_Text block_.

Actually everything should be ECCed but it is a consumer/professional segmentati...

thanatos519 · on Aug 6, 2022

I didn't really appreciate this until I got an ECC workstation. It's noticeably more stable than my previous machines, even under abusive levels of load.

Noticeably more stable, as in, "never ever crashes" as opposed to "almost never crashes" without ECC. Thanks Linux! :D

PragmaticPulp · on Aug 6, 2022

Did you actually check the ECC error counters?

Memory errors in data centers tend to be concentrated in a small number of bad sticks of RAM rather than evenly distributed across all memory. If you have a machine crashing regularly due to memory errors, it’s likely a bad stick of RAM, not random errors due to lack of ECC.

sliken · on Aug 10, 2022

Agreed, but ECC will prevent most of the errors from crashing the machine and tell you exactly what dimm is causing the problem. So you can replace the dimm (out of pocket or under warranty) instead of playing the replace a random part and hope it improves game.

freemint · on Aug 6, 2022

The ECC error counters are not really honest anymore as repaired faults are often not reported from what i heard.

ChuckMcM · on Aug 7, 2022

This depends on the BIOS and the OS. Correctable (and corrected) errors are typically logged into the baseboard controller (the BMC) and the OS "should" periodically dump the logs from the controller to maintain a record of those errors longer term. That said, eventually they just "fall off" the list of errors the BMC is holding because it stores them round robin.

Uncorrectable errors will cause a machine check, unless the BIOS disables it. Which some do.

freemint · on Aug 7, 2022

I tell you that the reporting of correctable errors is not always honest. On some systems you can see uncorrectable errors before you see the correctable errors which statistically can't be. That it should be honest beside the point.

ChuckMcM · on Aug 7, 2022

There is a question of agency here.

You are absolutely correct that reporting of errors may not be "honest", I prefer to use the work "correct" rather than honest because honesty implies and intention to lie and the computer logic is generally designed to be correct.

The market reality is that reporting correctable errors can generate unnecessary service tickets as people who are not technically sophisticated. Those users may generate a support ticket wondering why their system is telling them it saw and error but then it corrected it. Dealing with support tickets costs money, money that is taken away from margin, and so it is sometimes "optimized out" which is that some manager makes their numbers better by ordering the software team to "hide" correctable errors which were corrected.

_Provided information_.
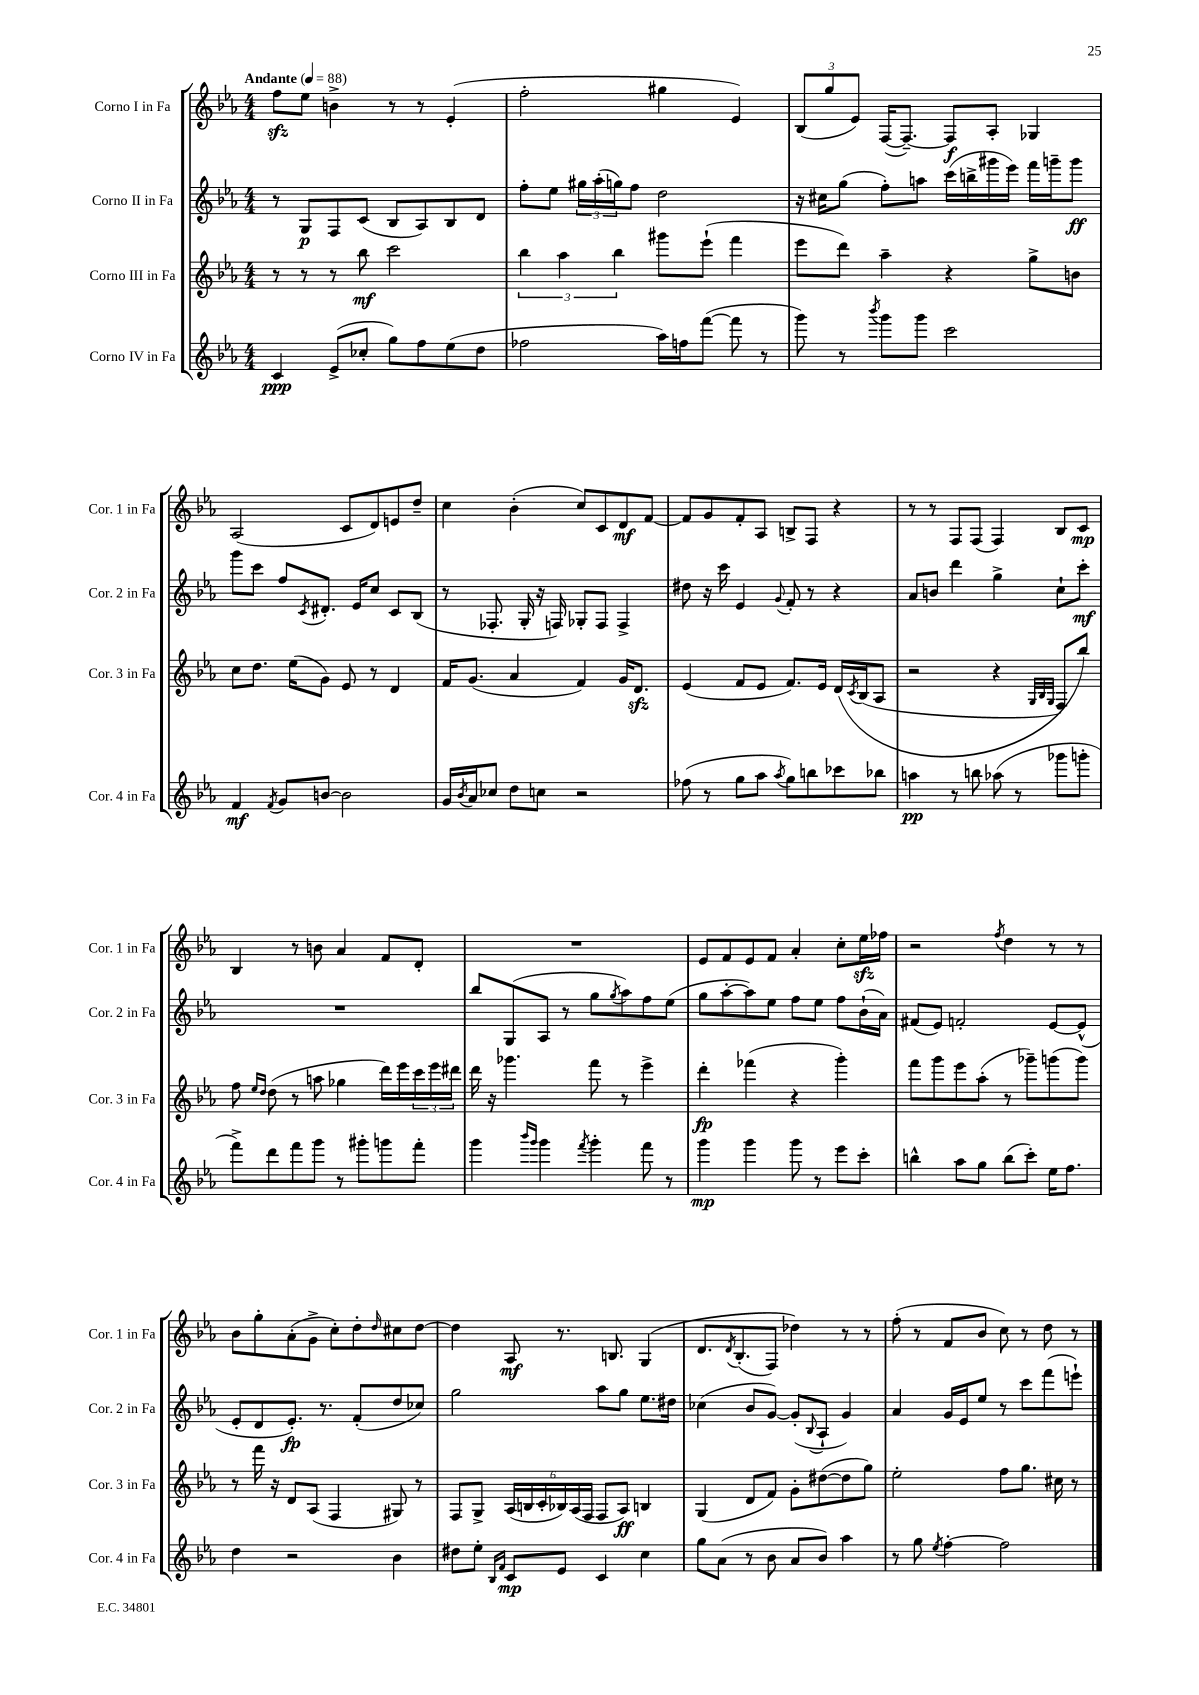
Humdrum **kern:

**kern	**kern	**kern	**kern
*staff4	*staff3	*staff2	*staff1
*clefG2	*clefG2	*clefG2	*clefG2
*k[b-e-a-]	*k[b-e-a-]	*k[b-e-a-]	*k[b-e-a-]
*M4/4	*M4/4	*M4/4	*M4/4
*MM88	*MM88	*MM88	*MM88
4c	8r	8r	8ff
.	8r	8G	8ee-
(8e-^	8r	8F	4b^
8cc-'	8bb-	(8c	.
8gg)	2ccc	8B-	8r
8ff	.	8A-)	8r
(8ee-	.	8B-	(4e-'
8dd	.	8d	.
=	=	=	=
2ff-	6bb-	8ff'	2ff'
.	.	8ee-	.
.	6aa-	.	.
.	.	24gg#	.
.	.	(24aa-'	.
.	6bb-	24gg)	.
.	.	8ff	.
16aa-)	8ggg#	2dd	4gg#
16ff	.	.	.
([8fff	(8eee-`	.	.
8fff]	4fff	.	4e-)
8r	.	.	.
=	=	=	=
8ggg)	8eee-	16r	(12B-
.	.	16cc#	.
.	.	.	12gg
8r	8ddd)	(8gg	.
.	.	.	12e-)
8qbbb-	.	.	.
8ggg	4aa-~	8ff')	([16F
.	.	.	8.F~_)
8ggg	.	8aa	.
2ccc	4r	(16ccc	8F]
.	.	16bb^	.
.	.	16ggg#	8A-'
.	.	16eee-)	.
.	8gg^	16fff	4G-
.	.	16ggg~	.
.	8b	8ggg	.
=	=	=	=
4f	8cc	8ggg	(2A-
.	8.dd	8ccc	.
8qf	.	.	.
8g	.	8ff	.
.	(16ee-	.	.
.	.	8qc	.
[8b	8g)	8.d#'	.
2b]	8e-	.	8c
.	.	16e-	.
.	8r	8cc	8d)
.	4d	8c	8e
.	.	(8B-	8dd~
=	=	=	=
16g	16f	8r	4cc
8qb-	.	.	.
16a-	(8.g	.	.
8cc-	.	8.F-'	.
8dd	4a-	.	(4b-'
.	.	16G'	.
8cc	.	16r	.
.	.	16F)	.
2r	4f)	8G-'	8cc)
.	.	8F	8c
.	16g	4F^	8d
.	8.d	.	.
.	.	.	[8f
=	=	=	=
(8ff-	(4e-	8dd#	8f]
8r	.	16r	8g
.	.	16ccc	.
8gg	8f	4e-	8f'
8aa-	8e-	.	8A-
8qaa-	.	8qqg	.
8gg)	8.f)	8f'	8B^
8bb	.	8r	8F
.	16e-	.	.
8ccc-	&(16d	4r	4r
.	8qc	.	.
.	(16B-	.	.
8bb-	8A-	.	.
=	=	=	=
4aa	2r	8a-	8r
.	.	8b	8r
8r	.	4ddd	8F
8bb	.	.	(8F
(8aa-	4r	4gg^	4F)
8r	.	.	.
.	32qqG	.	.
.	32qqB-	.	.
.	32qqG	.	.
8ggg-	8F)	8cc`	8B-
8ggg'	8bb-&)	8ccc'	8c
=	=	=	=
8fff^)	8ff	1r	4B-
.	16qqee-	.	.
.	16qqdd	.	.
8ddd	(8dd	.	.
8fff	8r	.	8r
8ggg	8aa	.	8b
8r	4gg-	.	4a-
8ggg#'	.	.	.
8ggg	16ddd)	.	8f
.	16eee-	.	.
8fff'	24ccc	.	8d'
.	24eee-	.	.
.	24ddd#	.	.
=	=	=	=
4ggg	16ddd	8bb-	1r
.	16r	.	.
.	4.ggg-	(8G	.
16qqbbb-	.	.	.
16qqggg	.	.	.
4ggg	.	8A-	.
.	.	8r	.
8qfff	.	.	.
4ggg'	8fff	8gg	.
.	.	8qgg	.
.	8r	8aa-)	.
8fff	4eee-^	8ff	.
8r	.	(8ee-	.
=	=	=	=
4ggg	4ddd'	8gg	8e-
.	.	[8aa-'	8f
4ggg	(4fff-	8aa-])	8e-
.	.	8ee-	8f
8ggg	4r	8ff	4a-'
8r	.	8ee-	.
8eee-	4ggg')	8ff	8cc'
8ccc'	.	(16b-`	16ee-
.	.	16a-)	16ff-
=	=	=	=
4bb^^	8fff	(8f#	2r
.	8ggg	8e-)	.
8aa-	8eee-	2f'	.
8gg	(8aa-'	.	.
.	.	.	8qff
(8bb	8r	.	4dd
8ccc')	8ggg-~)	.	.
16ee-	(8ggg	[8e-	8r
8.ff	.	.	.
.	8ggg)	(8e-^^]	8r
=	=	=	=
4dd	8r	8e-'	8b-
.	16fff	8d	8gg'
.	16r	.	.
2r	8d	8.e-')	(8a-'
.	(8A-	.	8g^
.	.	8.r	.
.	4F	.	8cc')
.	.	(8f'	8dd'
.	.	.	16qqdd
4b-	8G#)	8dd	8cc#
.	8r	8cc-)	[8dd
=	=	=	=
8dd#	8F	2gg	4dd]
8ee-'	8G^	.	.
16qqB-	.	.	.
16qqf	.	.	.
8c	(24A-	.	8A-
.	24B	.	.
.	24c'	.	.
8e-	24B-)	.	8.r
.	(24A-	.	.
.	24F	.	.
4c	8F	8aa-	.
.	.	.	8.B
.	8A-)	8gg	.
4cc	4B	8.ee-	&(4G
.	.	16dd#	.
=	=	=	=
8gg	(4G	(4cc-	8.d
(8a-	.	.	.
.	.	.	8qd
.	.	.	(8.B-'
8r	8d	8b-	.
8b-	8f)	[8g)	8F)
8a-	8g'	(8g']	4dd-&)
.	.	8qqB-	.
8b-)	([8dd#	8A-`	.
4aa-	8dd#]	4g)	8r
.	8gg)	.	8r
=	=	=	=
8r	2ee-'	4a-	(8ff'
8gg	.	.	8r
8qee-	.	.	.
[4ff'	.	16g	8f
.	.	16e-	.
.	.	8ee-	8b-
2ff]	8ff	8r	8cc)
.	8.gg	8ccc	8r
.	.	(8fff	8dd
.	16cc#	.	.
.	8r	8eee`)	8r
==	==	==	==
*-	*-	*-	*-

_To-do list_.
A. From the ECC memory thread, output the passage starting with "The ECC error counters are" and going on through "beside the point.".
B. In the ECC memory thread, why do correctable errors eventually fall off the list held by the BMC?
The rows were taken from a separate source.

_Exercise results_.
A.
The ECC error counters are not really honest anymore as repaired faults are often not reported from what i heard.

ChuckMcM · on Aug 7, 2022

This depends on the BIOS and the OS. Correctable (and corrected) errors are typically logged into the baseboard controller (the BMC) and the OS "should" periodically dump the logs from the controller to maintain a record of those errors longer term. That said, eventually they just "fall off" the list of errors the BMC is holding because it stores them round robin.

Uncorrectable errors will cause a machine check, unless the BIOS disables it. Which some do.

freemint · on Aug 7, 2022

I tell you that the reporting of correctable errors is not always honest. On some systems you can see uncorrectable errors before you see the correctable errors which statistically can't be. That it should be honest beside the point.

B. The BMC stores them round robin.